### DOCUMENT SOURCE
PHILIPPE DEMERCASTEL, UN HOMME, UN DESTIN
Philippe Demercastel, c’était d’abord un regard. Perçant, profond, intimidant. Ses yeux, l’une des clés de sa réussite. Sans jamais avoir eu un effectif important, il est parvenu, année après année, à sortir des chevaux de Groupe. Philippe Demercastel ne passait pas à côté d’un cheval. Au cours de ses cinquante années d’activité comme entraîneur, l’homme a remporté pas moins de trente-trois Groupes, dont la Grande Course de Haies d’Auteuil et le Grand Prix d’Automne, avec Rose or No, le Prix Vermeille avec Magic Night, le Prix Lupin, et le Grand Prix de Paris avec Chichicastenango, et l’Arlington Million avec Spirit One.
Philippe Demercastel s’est fait tout seul, et rien ne le destinait aux courses. À 14 ans, il quitte sa famille pour réaliser son rêve, celui de devenir jockey. Direction Maisons-Laffitte, où il rentre chez Robert Winkfield pour un apprentissage « à la dure ». À 18 ans, il fait ses valises, direction la Tunisie, où il espère pouvoir porter plus souvent la casaque. Il reste trois ans à Kassar-Said, remporte une soixantaine de courses et surtout fait la rencontre de sa future femme, Christiane. De retour en France, Philippe Demercastel entre au service de François Boutin, chez qui il côtoie les crack jockeys de l’époque, et des champions. Après six années chez le maître Boutin, Philippe Demercastel peaufine ses connaissances chez une autre légende, André Fabre. En 1986, jeune trentenaire, il devient entraîneur particulier des frères Ouaki. En 1988, il remporte son premier Groupe avec Rose or No dans le Prix Edmond Blanc. En 1991, il atteint la consécration : Rose or No remporte la Grande Course de Haies d’Auteuil (Gr1), et Magic Night, deuxième du Prix de Diane, s’impose dans le Prix Vermeille avant de prendre la deuxième place du Prix de l’Arc de Triomphe (Grs1).

### CONSIGNE 1
Traduisez en anglais la phrase suivante du document source : « Philippe Demercastel s’est fait tout seul, et rien ne le destinait aux courses. »

### DONNÉES FOURNIES

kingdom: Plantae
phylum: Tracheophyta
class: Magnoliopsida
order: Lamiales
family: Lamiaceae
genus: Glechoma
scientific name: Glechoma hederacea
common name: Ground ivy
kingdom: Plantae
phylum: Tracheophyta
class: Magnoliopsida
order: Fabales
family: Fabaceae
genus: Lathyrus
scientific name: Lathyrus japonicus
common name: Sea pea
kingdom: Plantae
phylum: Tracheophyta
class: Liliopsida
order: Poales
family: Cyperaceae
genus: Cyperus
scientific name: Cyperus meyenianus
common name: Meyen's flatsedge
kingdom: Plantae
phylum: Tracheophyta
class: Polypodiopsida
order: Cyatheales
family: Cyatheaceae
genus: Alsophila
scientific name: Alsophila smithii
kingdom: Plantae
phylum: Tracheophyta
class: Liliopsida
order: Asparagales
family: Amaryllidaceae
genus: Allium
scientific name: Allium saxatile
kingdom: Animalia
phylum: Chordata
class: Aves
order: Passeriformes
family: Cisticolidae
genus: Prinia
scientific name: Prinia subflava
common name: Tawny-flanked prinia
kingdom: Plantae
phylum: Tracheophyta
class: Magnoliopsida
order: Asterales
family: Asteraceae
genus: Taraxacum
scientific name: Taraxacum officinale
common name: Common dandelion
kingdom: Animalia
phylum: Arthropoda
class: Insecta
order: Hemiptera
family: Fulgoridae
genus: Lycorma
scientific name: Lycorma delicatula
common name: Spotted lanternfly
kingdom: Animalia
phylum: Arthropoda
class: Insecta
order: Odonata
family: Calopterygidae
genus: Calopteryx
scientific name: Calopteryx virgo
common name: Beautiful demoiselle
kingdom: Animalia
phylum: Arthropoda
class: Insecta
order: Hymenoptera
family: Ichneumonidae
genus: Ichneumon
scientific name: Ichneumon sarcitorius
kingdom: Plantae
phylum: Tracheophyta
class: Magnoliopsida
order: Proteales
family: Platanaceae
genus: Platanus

### CONSIGNE 2
Repérez parmi les lignes ci-dessus toutes celles qui contiennent le mot « family », puis recopiez-les.

### RÉPONSE RÉDIGÉE 1
Philippe Demercastel was a self-made man, and nothing destined him for horse racing.

### RÉPONSE RÉDIGÉE 2
family: Lamiaceae
family: Fabaceae
family: Cyperaceae
family: Cyatheaceae
family: Amaryllidaceae
family: Cisticolidae
family: Asteraceae
family: Fulgoridae
family: Calopterygidae
family: Ichneumonidae
family: Platanaceae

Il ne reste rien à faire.